Recorded data
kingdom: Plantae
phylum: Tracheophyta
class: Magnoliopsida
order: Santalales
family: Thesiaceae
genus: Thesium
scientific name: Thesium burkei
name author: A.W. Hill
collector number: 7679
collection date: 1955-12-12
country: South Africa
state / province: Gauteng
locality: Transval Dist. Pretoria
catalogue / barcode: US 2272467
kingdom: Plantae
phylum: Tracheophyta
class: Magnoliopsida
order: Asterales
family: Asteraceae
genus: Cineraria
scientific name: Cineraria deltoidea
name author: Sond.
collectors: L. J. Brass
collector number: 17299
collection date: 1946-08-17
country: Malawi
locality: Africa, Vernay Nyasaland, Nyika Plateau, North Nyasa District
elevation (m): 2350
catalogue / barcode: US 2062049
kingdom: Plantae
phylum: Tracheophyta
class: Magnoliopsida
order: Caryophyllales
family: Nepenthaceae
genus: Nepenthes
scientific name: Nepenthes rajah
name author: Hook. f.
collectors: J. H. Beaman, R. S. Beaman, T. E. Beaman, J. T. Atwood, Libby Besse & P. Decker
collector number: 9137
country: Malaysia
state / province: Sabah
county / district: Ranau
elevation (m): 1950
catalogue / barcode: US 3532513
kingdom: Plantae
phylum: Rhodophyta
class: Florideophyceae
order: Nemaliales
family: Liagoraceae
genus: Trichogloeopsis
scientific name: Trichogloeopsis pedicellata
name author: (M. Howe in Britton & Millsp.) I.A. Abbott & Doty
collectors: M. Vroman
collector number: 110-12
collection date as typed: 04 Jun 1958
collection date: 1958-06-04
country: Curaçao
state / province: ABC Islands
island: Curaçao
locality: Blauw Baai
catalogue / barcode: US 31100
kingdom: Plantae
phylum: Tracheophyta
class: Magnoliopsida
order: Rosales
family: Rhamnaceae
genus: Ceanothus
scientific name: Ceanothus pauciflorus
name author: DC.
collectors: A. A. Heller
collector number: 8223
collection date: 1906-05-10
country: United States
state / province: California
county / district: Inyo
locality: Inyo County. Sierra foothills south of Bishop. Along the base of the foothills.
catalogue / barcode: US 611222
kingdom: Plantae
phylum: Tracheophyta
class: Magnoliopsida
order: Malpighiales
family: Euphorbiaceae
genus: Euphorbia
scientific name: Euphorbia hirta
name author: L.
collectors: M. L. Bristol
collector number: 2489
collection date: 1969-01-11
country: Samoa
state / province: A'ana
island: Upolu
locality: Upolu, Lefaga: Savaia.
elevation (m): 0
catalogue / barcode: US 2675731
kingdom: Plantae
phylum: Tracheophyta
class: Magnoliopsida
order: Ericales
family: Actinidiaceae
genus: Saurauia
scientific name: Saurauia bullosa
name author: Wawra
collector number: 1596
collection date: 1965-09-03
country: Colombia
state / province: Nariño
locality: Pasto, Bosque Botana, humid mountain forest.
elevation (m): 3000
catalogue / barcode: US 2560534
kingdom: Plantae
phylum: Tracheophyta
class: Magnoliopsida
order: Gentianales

What to do
Can you rewrite all the records above, changing "catalogue" to "catalog" wherever it appears and leaving everything else as it is?

Output
kingdom: Plantae
phylum: Tracheophyta
class: Magnoliopsida
order: Santalales
family: Thesiaceae
genus: Thesium
scientific name: Thesium burkei
name author: A.W. Hill
collector number: 7679
collection date: 1955-12-12
country: South Africa
state / province: Gauteng
locality: Transval Dist. Pretoria
catalog / barcode: US 2272467
kingdom: Plantae
phylum: Tracheophyta
class: Magnoliopsida
order: Asterales
family: Asteraceae
genus: Cineraria
scientific name: Cineraria deltoidea
name author: Sond.
collectors: L. J. Brass
collector number: 17299
collection date: 1946-08-17
country: Malawi
locality: Africa, Vernay Nyasaland, Nyika Plateau, North Nyasa District
elevation (m): 2350
catalog / barcode: US 2062049
kingdom: Plantae
phylum: Tracheophyta
class: Magnoliopsida
order: Caryophyllales
family: Nepenthaceae
genus: Nepenthes
scientific name: Nepenthes rajah
name author: Hook. f.
collectors: J. H. Beaman, R. S. Beaman, T. E. Beaman, J. T. Atwood, Libby Besse & P. Decker
collector number: 9137
country: Malaysia
state / province: Sabah
county / district: Ranau
elevation (m): 1950
catalog / barcode: US 3532513
kingdom: Plantae
phylum: Rhodophyta
class: Florideophyceae
order: Nemaliales
family: Liagoraceae
genus: Trichogloeopsis
scientific name: Trichogloeopsis pedicellata
name author: (M. Howe in Britton & Millsp.) I.A. Abbott & Doty
collectors: M. Vroman
collector number: 110-12
collection date as typed: 04 Jun 1958
collection date: 1958-06-04
country: Curaçao
state / province: ABC Islands
island: Curaçao
locality: Blauw Baai
catalog / barcode: US 31100
kingdom: Plantae
phylum: Tracheophyta
class: Magnoliopsida
order: Rosales
family: Rhamnaceae
genus: Ceanothus
scientific name: Ceanothus pauciflorus
name author: DC.
collectors: A. A. Heller
collector number: 8223
collection date: 1906-05-10
country: United States
state / province: California
county / district: Inyo
locality: Inyo County. Sierra foothills south of Bishop. Along the base of the foothills.
catalog / barcode: US 611222
kingdom: Plantae
phylum: Tracheophyta
class: Magnoliopsida
order: Malpighiales
family: Euphorbiaceae
genus: Euphorbia
scientific name: Euphorbia hirta
name author: L.
collectors: M. L. Bristol
collector number: 2489
collection date: 1969-01-11
country: Samoa
state / province: A'ana
island: Upolu
locality: Upolu, Lefaga: Savaia.
elevation (m): 0
catalog / barcode: US 2675731
kingdom: Plantae
phylum: Tracheophyta
class: Magnoliopsida
order: Ericales
family: Actinidiaceae
genus: Saurauia
scientific name: Saurauia bullosa
name author: Wawra
collector number: 1596
collection date: 1965-09-03
country: Colombia
state / province: Nariño
locality: Pasto, Bosque Botana, humid mountain forest.
elevation (m): 3000
catalog / barcode: US 2560534
kingdom: Plantae
phylum: Tracheophyta
class: Magnoliopsida
order: Gentianales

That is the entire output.